Dr. Joseph Maroon, a neurosurgeon who works with the Pittsburgh Steelers, cautioned Thursday that the CTE diagnoses of Dorsett (and two other living former players) need further study.
“This is very, very preliminary,” he told Sportsradio 93-7 The Fan in Pittsburgh. “There are many, many causes of dementia or progressive memory loss, particularly when you get over 60 or 70 years of age. … It’s something to obviously be concerned about, and the question is what can be done about it?”
Dorsett said the diagnosis explains a lot about his forgetting where he is driving and his mood swings.
“Memory loss, more so than anything it’s been my big deal,” he said. “Sometimes you can have sensitivity to light and things like that. But my thing was not remembering. I’ve been taking my daughters to practice for years and all of a sudden I forget how to get there.”

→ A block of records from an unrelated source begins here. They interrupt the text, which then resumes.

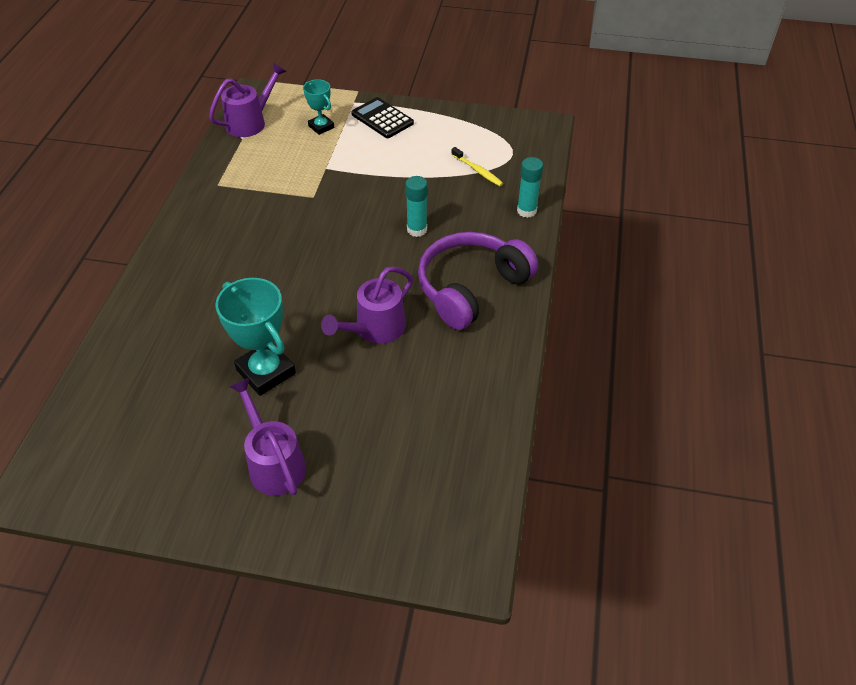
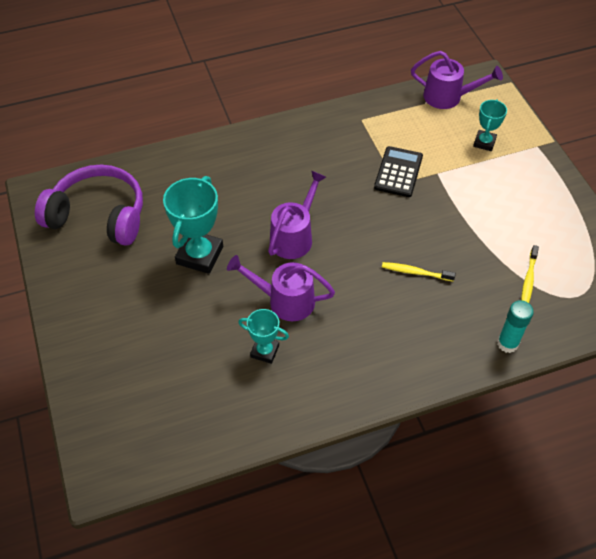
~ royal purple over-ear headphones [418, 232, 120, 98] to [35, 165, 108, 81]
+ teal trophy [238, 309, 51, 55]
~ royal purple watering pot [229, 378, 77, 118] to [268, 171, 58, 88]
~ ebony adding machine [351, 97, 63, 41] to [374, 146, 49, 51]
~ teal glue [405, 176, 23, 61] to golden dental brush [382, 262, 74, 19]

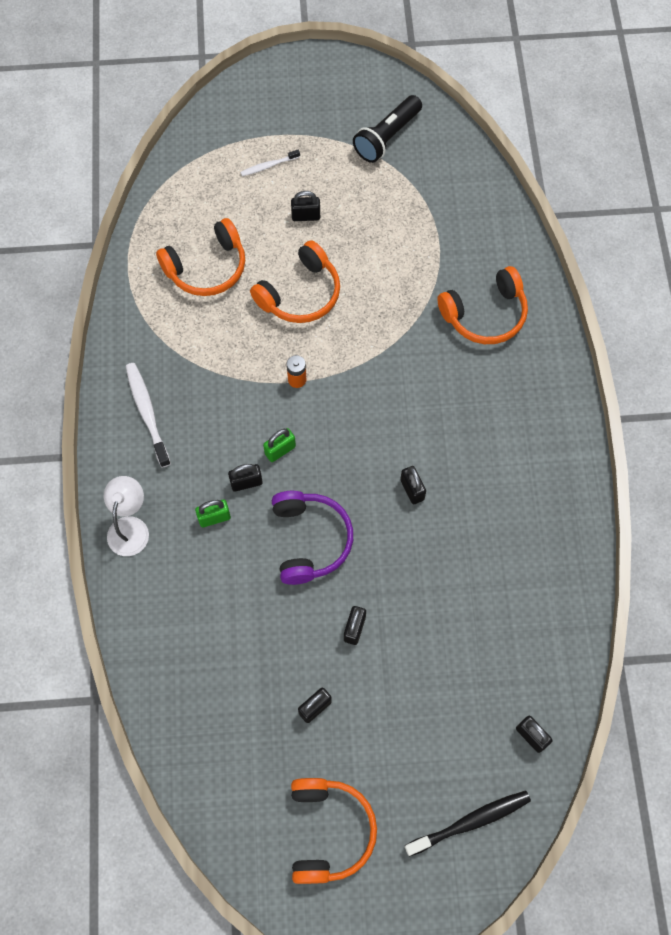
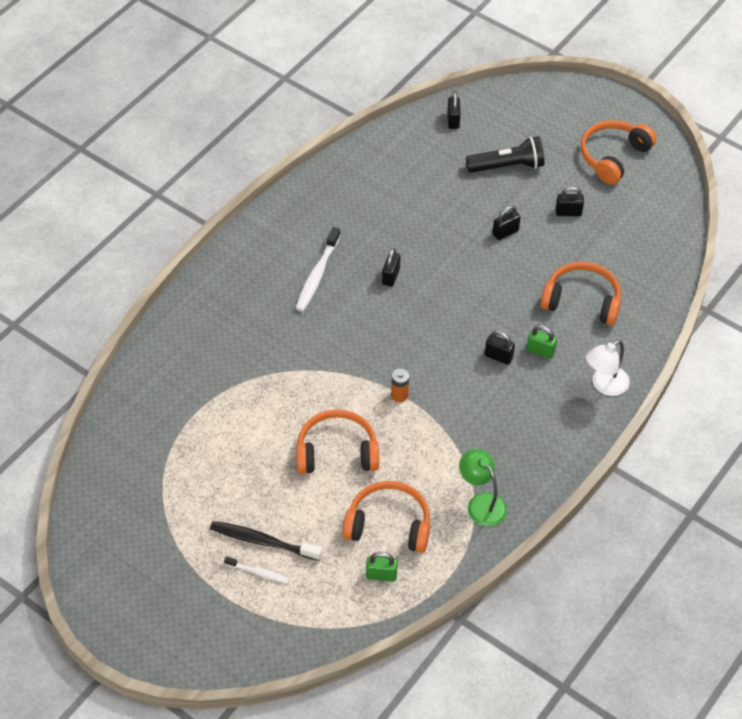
~ ebony dental brush [405, 790, 126, 67] to [210, 521, 112, 40]
~ snow-white dental brush [126, 363, 45, 105] to [296, 227, 45, 84]
~ emerald lock [263, 428, 33, 34] to [366, 552, 32, 30]
+ emerald desk lamp [459, 449, 48, 77]
~ ebony flashlight [353, 95, 69, 68] to [466, 136, 79, 37]
~ bright orange over-ear headphones [437, 266, 91, 78] to [541, 262, 80, 64]
- royal purple over-ear headphones [272, 491, 81, 94]
- ebony lock [291, 191, 29, 30]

His daughters are afraid, he said. They wonder which father they will get. Will he be the happy dad or the one in a bad mood.
For others known to have had CTE, symptoms include depression, aggression and disorientation.
In 2002, Mike Webster, a Hall of Fame center for the Pittsburgh Steelers, was the first former NFL player to be diagnosed with CTE. After his retirement, Webster suffered from amnesia, dementia, depression and bone and muscle pain.
Unlike Webster, who spent his career smashing into opposition linemen many times a game and in practice, Dorsett was a superfast running back who made his enemies miss by darting past them or with a quick spin to avoid contact.
He won the Heisman Trophy as college football’s best player in 1976 and became an instant NFL star on the league’s most popular team, the Dallas Cowboys.
He played 11 seasons and gained 12,739 yards, eighth best of all time. His 99-yard run in 1982 is an NFL record. He was inducted into the Pro Football Hall of Fame in 1994.
Now he looks in a mirror and wonders.
“And I say who are you? What are you becoming?” he said. “It’s very frustrating to be a person that’s been so outgoing, then all of a sudden, I’m like a couch potato.”
Other athletes have demonstrated erratic behavior, such as Pittsburgh Steelers offensive lineman Justin Strzelczyk, 36, who died in a 2004 high-speed chase. Cincinnati Bengals wide receiver Chris Henry died at age 26 after falling from the bed of a moving pickup during a fight with his fiancée.
Some who showed signs of the disease have taken their own lives, including former Philadelphia Eagles defensive back Andre Waters, who shot himself in 2006; Terry Long, a former Pittsburgh Steelers offensive lineman who killed himself by drinking antifreeze; and Junior Seau, the former linebacker who killed himself last year at the age of 43.
Dorsett said that won’t happen to him.
“I’m going to beat this. Trust me,” he said.
Dorsett pins much of the blame for his health issues on team owners. He said a $765 million settlement of a concussion lawsuit with the NFL was not enough.
“I can’t put a price on my health. The owners knew (about the dangers of concussions) for years and they looked the other way, and they kept putting us players in harm’s way.”
The deal calls for the NFL to pay for medical exams, concussion-related compensation, medical research for retired NFL players and their families, and litigation expenses, according to a court document filed in U.S. District Court in Philadelphia.
The agreement still needs to be approved by the judge assigned to the case, which involved more than 4,500 plaintiffs.